Historical Development, Major Theories, Themes, Global Organization And Orientation, Impact Of Influential Economic Ideas



The term economics, from the Greek oikonomika, means a science or art of managing the household. In modern usage, it refers to the efficient allocation of scarce resources in the production, distribution, and consumption of goods and services to satisfy various desires. As a branch of knowledge, economics or economic science is the study of how to efficiently use limited resources—natural resources (land), capital, labor, entrepreneurship, and information—to achieve maximum satisfaction of human material wants. Like other social sciences, economics studies human behavior but focuses on maximizing satisfaction or benefit as efficiently as possible or at minimum cost in the production, distribution, and consumption of goods and services. Hence, economics deals with decision making, theory, and management of the economy or economic systems. The decision makers or economic units of the economic system are households, businesses, and government.

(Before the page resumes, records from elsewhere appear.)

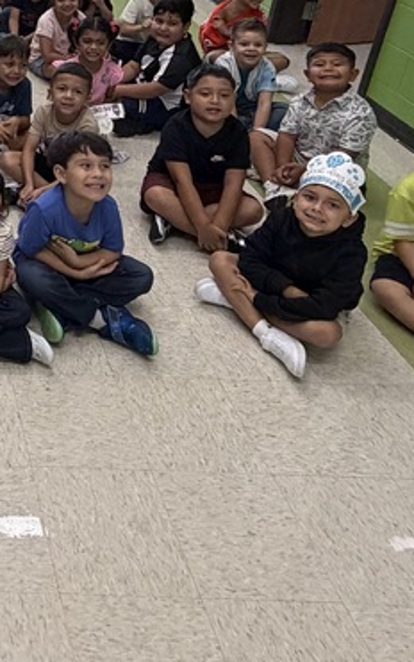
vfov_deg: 43.8
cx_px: -141
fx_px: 740
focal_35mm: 41
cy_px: 61
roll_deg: -1.5
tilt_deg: -23.0
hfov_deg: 26.1
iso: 320
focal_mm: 2.22
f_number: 2.2
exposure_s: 1/120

Microeconomics is the branch of economics that deals with individual or specific economic units such as an individual industry, firm, or household and their interactions. In 1817, David Ricardo (1772–1823) wrote on the forces that determine the functional distribution of income and the theories of value and price, and it was from these theories that microeconomic theory originated. Microeconomics in the early twenty-first century includes the theory of consumer behavior, theory of production, and the theory of markets. It deals with such topics as prices of a specific product, the number of workers employed in a specific firm, the revenue or income of a particular firm or household, and the expenditures of a specific firm, government entity, or family. Microeconomic analysis focuses mostly on optimization and equilibrium analysis.

Macroeconomics deals with the aggregate economy and the behavior of its major units—households, businesses, government, and the foreign sector. Developed in the 1930s, macroeconomics was practically invented by the English economist John Maynard Keynes (1883–1946) in his attempt to develop an answer to the Great Depression. Keynes argued that the Great Depression was a problem of insufficient aggregate demand and that if the private economy could not generate sufficient demand, it was the government's responsibility to do so. Macroeconomics focuses on such issues as growth, recessions, inflation, unemployment, and government policy and deals with such topics as total output or gross domestic product (GDP), total employment, total income, aggregate expenditure, and general level of prices.